Shakespeare, le réel et l’illusion
La physique, les mathématiques, la psychologie et les neurosciences s’invitent copieusement dans le spectacle en brouillant les pistes de manière vivante, dramatique ou festive. A Paris, c’est Talyani chauffeur de taxi, incarné par l’auteur, que nous retrouvons, conduisant un Monsieur Parent soutenant des militantes de la cause écologique prêtes à s’immoler comme les arbres qu’on abat pour construire des lotissements. A Rome, dans la chambre d’un grand hôtel, Talyani chirurgien/Jérôme Kircher s’occupe de son image après une prestation télévisée, tout en attendant, fébrile dans son peignoir de bain, l’arrivée d’une jeune prostituée qu’il a l’habitude de fréquenter. Egocentrisme, brutalité, mépris des autres, rien de bien positif n’émane de ce personnage imbu de lui-même que ses enfants, dont il a depuis longtemps perdu la trace, voudront retrouver à la fin.
A Montréal, Talyani/ Wajdi Mouawad est un peintre obsessionnel qui fuit les mondanités et exècre les journalistes. Malgré son attachée de presse, jouée par l’explosive Julie Julien, il parvient à défrayer la chronique en agissant comme un « chien » au sens propre du terme alors que son triptyque charrie le sang et le sperme sur la Vierge Marie.
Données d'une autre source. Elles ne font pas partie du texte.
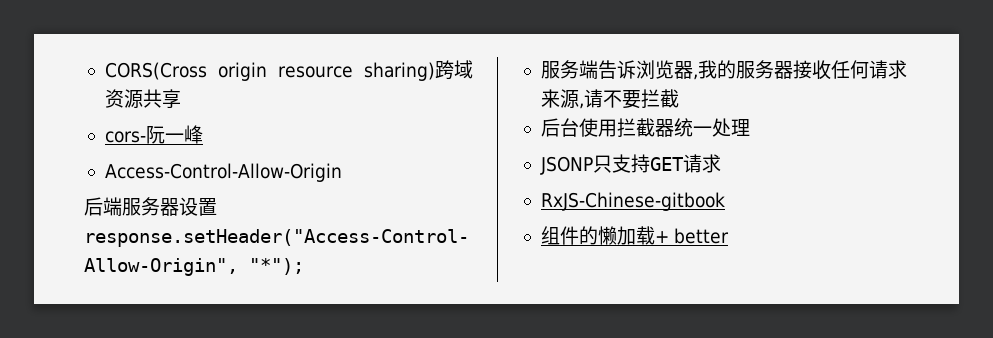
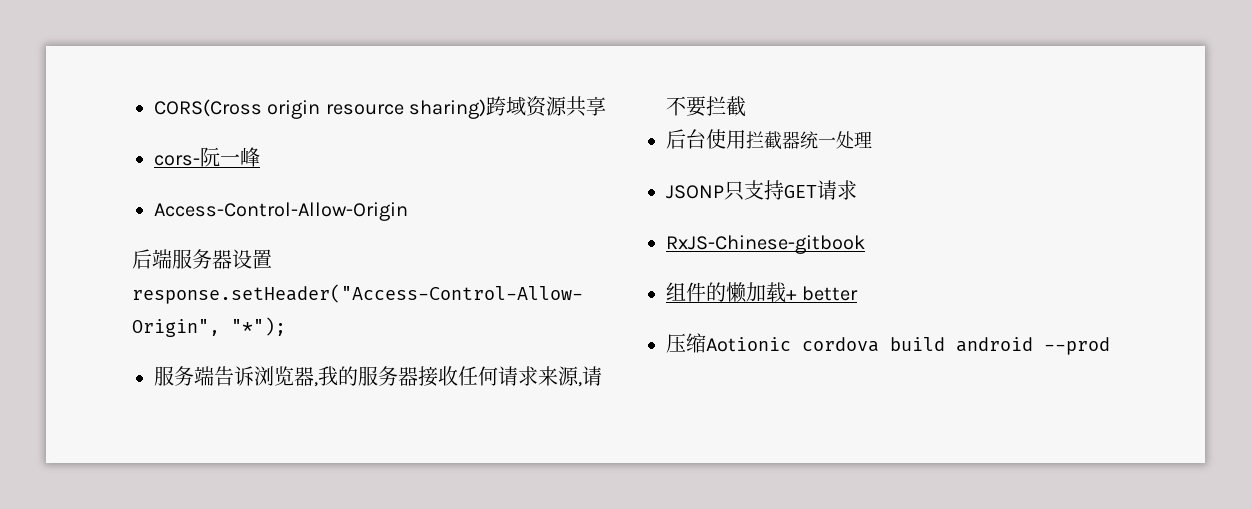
(730, 236) none -> [666,333,1110,355] // 压缩Aotionic cordova build android --prod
Au Texas, Talyani/ Jérôme Kircher est un assassin qui à 17 ans tue un jeune couple dans une voiture, laissant indemne le bébé à l’arrière. Bébé devenu adulte qui ira l’interviewer avant l’exécution de sa peine de mort. Enfin, celui qui est resté au Liban, le Talyani de Beyrouth avec ses deux jumeaux et sa femme, dévastés de voir la boutique paternelle de blues-jeans détruite par l’explosion du 4 août 2020. Voilà les cinq pistes qui vont multiplier les hypothèses à l’infini, au rythme d’une série télévisée, où se croisent les femmes, mères, filles et soeurs jouées magnifiquement par Madalina Constantin, Jade Fortineau, Norah Krief, ou les pères, fils et frères, incarnés par Jérémie Galiana, le héros de Tous des oiseaux, Richard Thériault et Raphaël Weinstock. Ils sont tous hallucinants de talent, d’énergie et de sensibilité, avec les plus jeunes acteurs qui jouent plusieurs rôles : Maïté Bufala, Delphine Gilquin, Maxime Le Gac Olanié, Merwane Tajouiti et Anne Sanchez. Les lumières d’Eric Champoux, la musique de Pawel Mykietyn et le son omniprésent de Michel Maurer contribuent à la puissance d’un spectacle total, d’une humanité poignante, qui nous laisse à la fin K.O. mais la tête remplie d’étoiles. Texte, jeu, images, musique, le public applaudit debout.